Ye Apologizes For Past Antisemitic Remarks In The Wall Street Journal

TOPSHOT – US rapper and producer Kanye West gestures upon arriving at Shanghai Pudong International Airport on July 11, 2025. Kanye West will hold a concert in Shanghai on July 12. (Photo by Hector RETAMAL / AFP) (Photo by HECTOR RETAMAL/AFP via Getty Images)

Ye, formerly Kanye West, seeks forgiveness for his past antisemitic remarks in an open letter published as an advertisement in the latest issue of the Wall Street Journal.

Published on Monday morning (Jan. 26), the mogul published a lengthy letter titled “To Those I’ve Hurt,” offering his most expansive apology yet for the antisemitic remarks and behavior that derailed his career and reputation over the past several years.

In the letter, Ye frames his public unraveling through the lens of long-term brain trauma and untreated mental illness. He traces the beginning of his struggles back to a near-fatal car accident 25 years ago that “broke my jaw and caused injury to the right frontal lobe of my brain.”

While the physical damage was obvious, Ye says “the deeper injury, the one inside my skull, went unnoticed,” setting off decades of undiagnosed neurological damage before he was formally diagnosed with bipolar type-1 disorder in 2023.

Describing the condition, he continues: “When you’re manic, you don’t think you’re sick… you feel like you’re seeing the world more clearly than ever, when in reality you’re losing your grip entirely.”

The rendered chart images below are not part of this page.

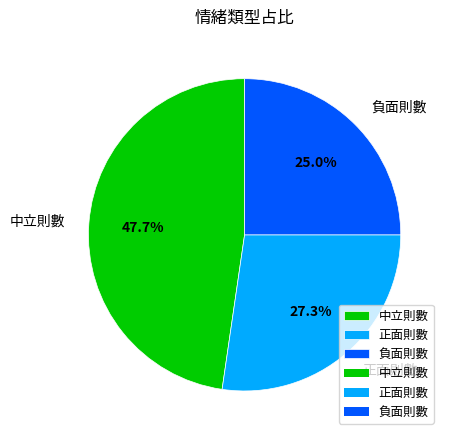

Between 負面則數 and 中立則數, which is larger?

中立則數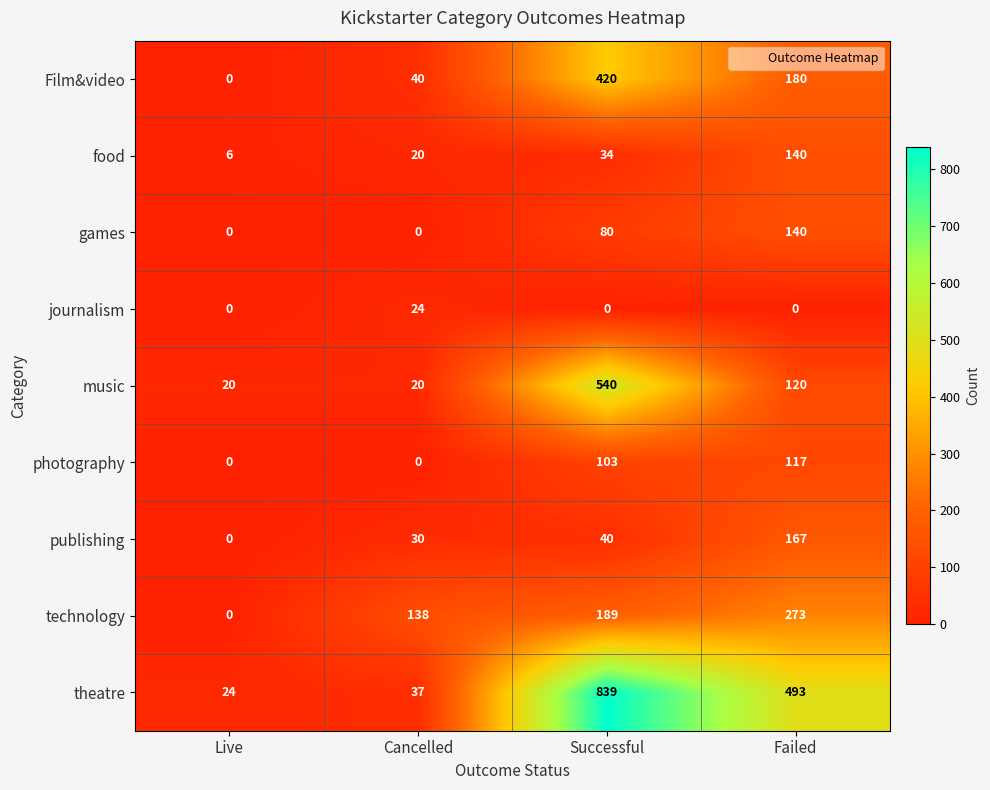

Count the number of data series in this chart.

9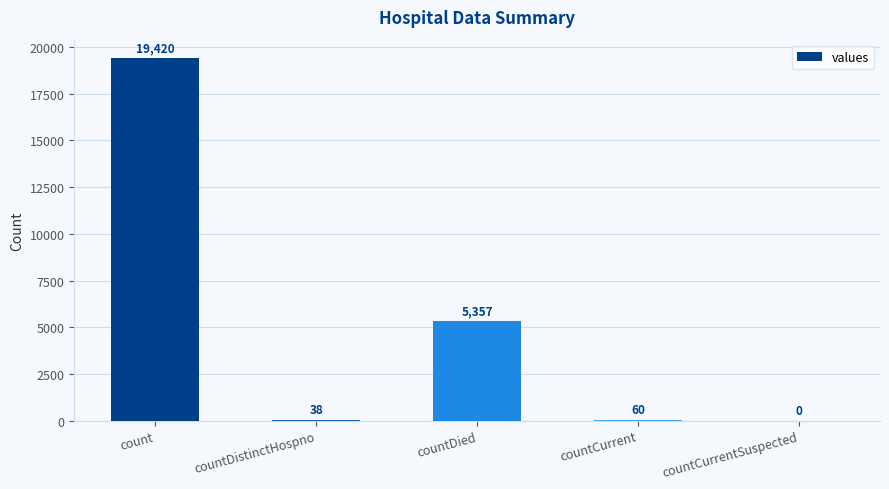

What is the ratio of the value at countDistinctHospno to the value at countCurrent?

0.6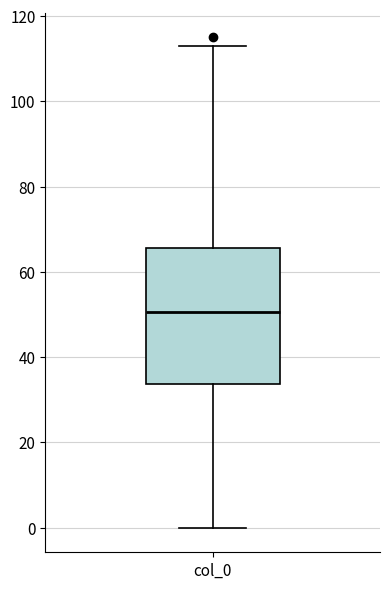

Read this box plot against the y-axis: the position of the median line, the range covered by the box, and the ends of both whiskers. The values are not printed on the chart, so give them approximately, as read against the axis.

median 50, box 34 to 66, whiskers 0 to 114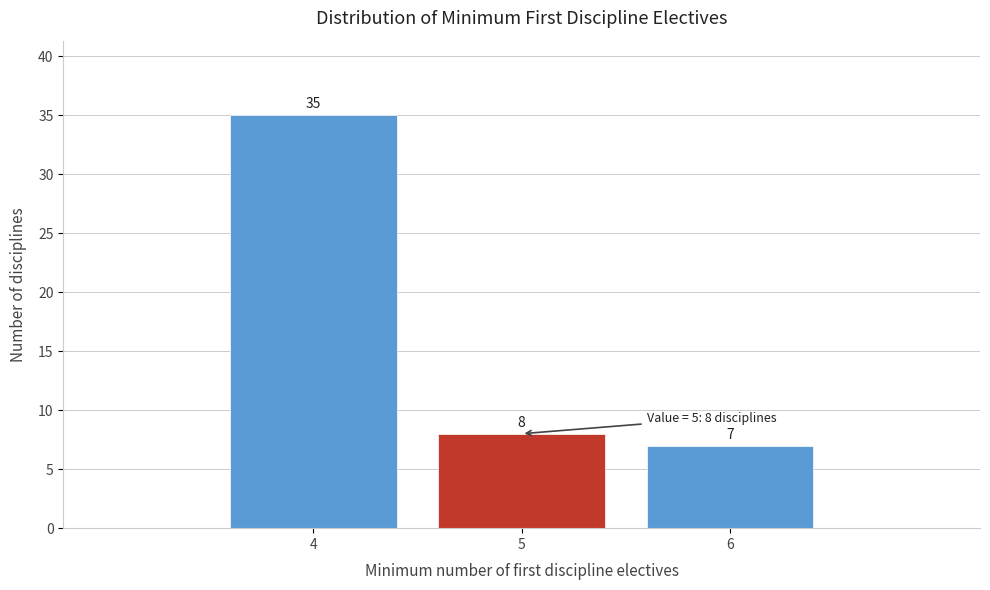

Reading left to right, extract all data points from this chart.

4=35	5=8	6=7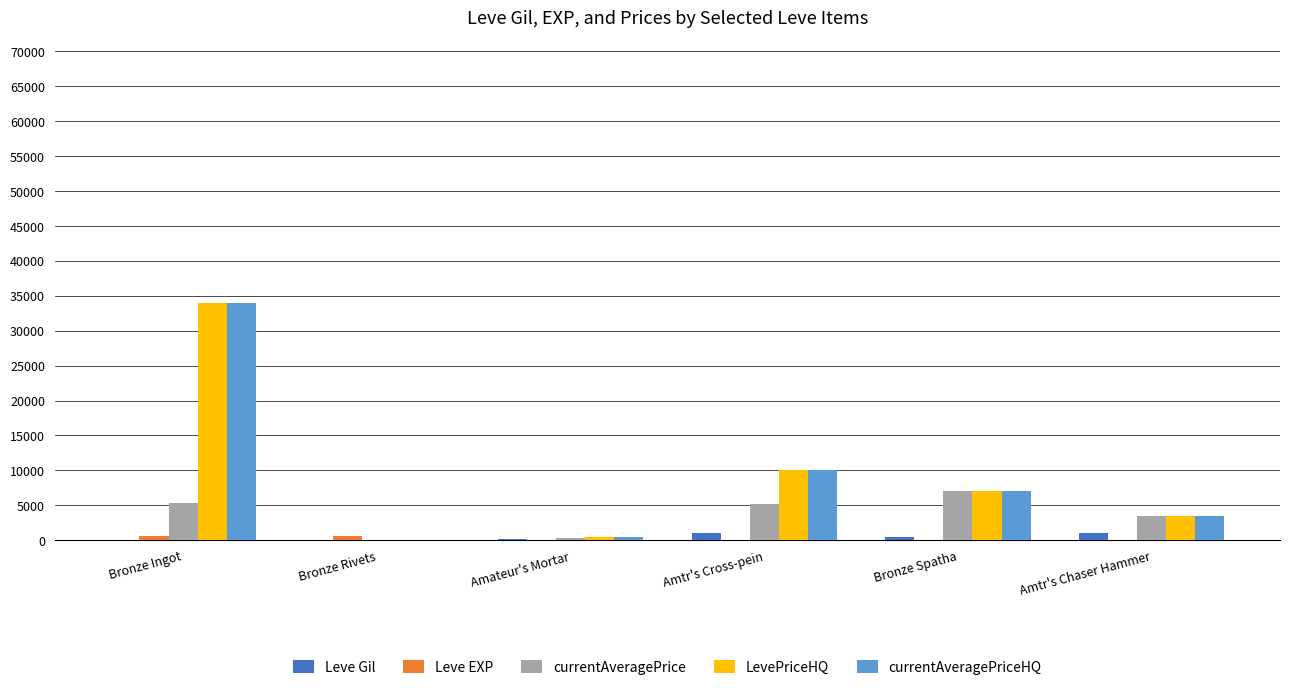

Which category has the highest value across all series?

Bronze Ingot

Ye (Kanye West) Says Sorry For His Antisemitic Remarks in a letter to the Wall Street Journal, blaming it on the 2002 Accident

He pushed back against public jokes about his behavior, stressing that bipolar disorder is “a very serious debilitating disease you can die from,” citing studies that show sufferers face a “life expectancy that is shortened by ten to fifteen years on average.”

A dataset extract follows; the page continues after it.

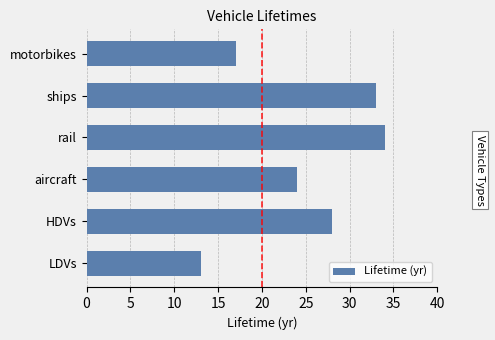

Are the bars grouped side by side (vs. stacked)?

No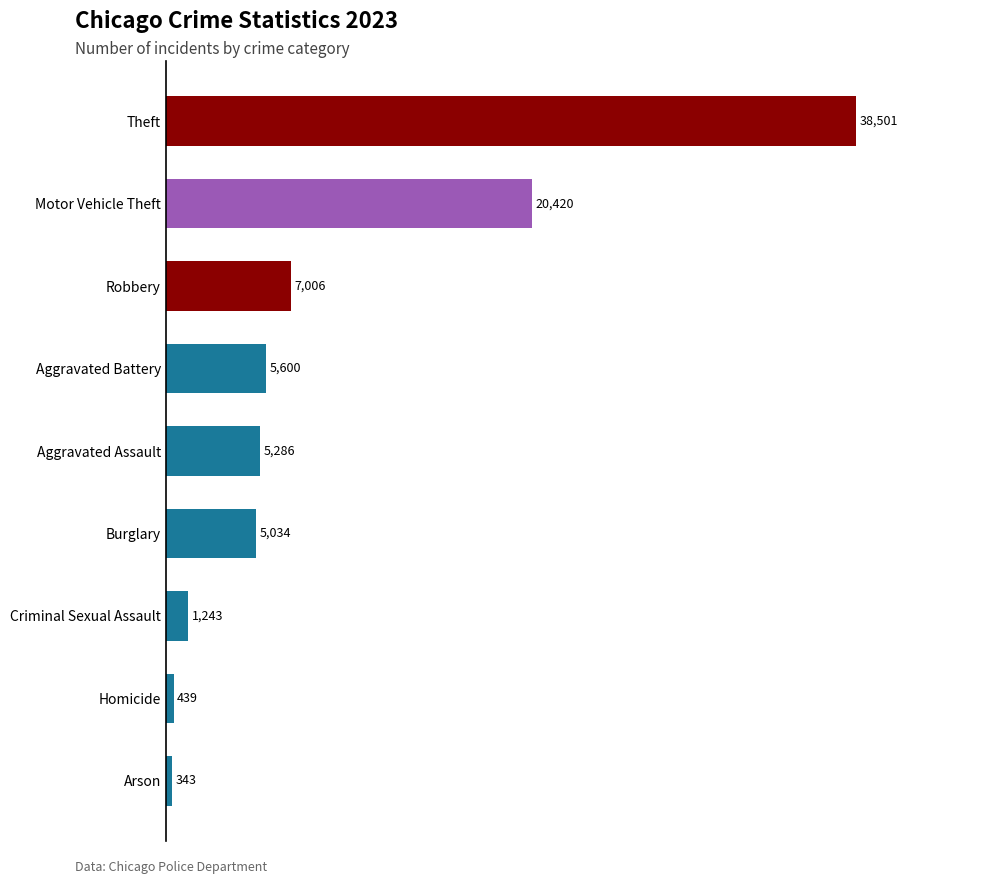

The value at Burglary is 8986. True or false?

False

The most sobering moment of the letter comes when Ye addresses his embrace of Nazi imagery during past manic episodes. “I lost touch with reality,” he admitted, revealing that he gravitated toward “the most destructive symbol I could find, the swastika,” even going as far as selling T-shirts bearing it.

“I regret and am deeply mortified by my actions in that state,” he wrote, while making clear, “It does not excuse what I did.”

Ye flatly rejected extremist ideology, stating, “I am not a Nazi or an antisemite. I love Jewish people.”

He also issued a direct apology to Black audiences, writing, “The black community is, unquestionably, the foundation of who I am. I am so sorry to have let you down.”

Reflecting on a four-month manic episode in early 2025 that he said “destroyed my life,” Ye credited his wife for pushing him toward treatment.

Now stabilized through “medication, therapy, exercise, and clean living,” he acknowledged the power of his voice, admitting, “My words as a leader in my community have global impact and influence.”

Ye closed the letter without asking for a free pass, instead requesting “patience and understanding as I find my way home,” signaling a cautious reset from one of hip-hop’s most polarizing figures.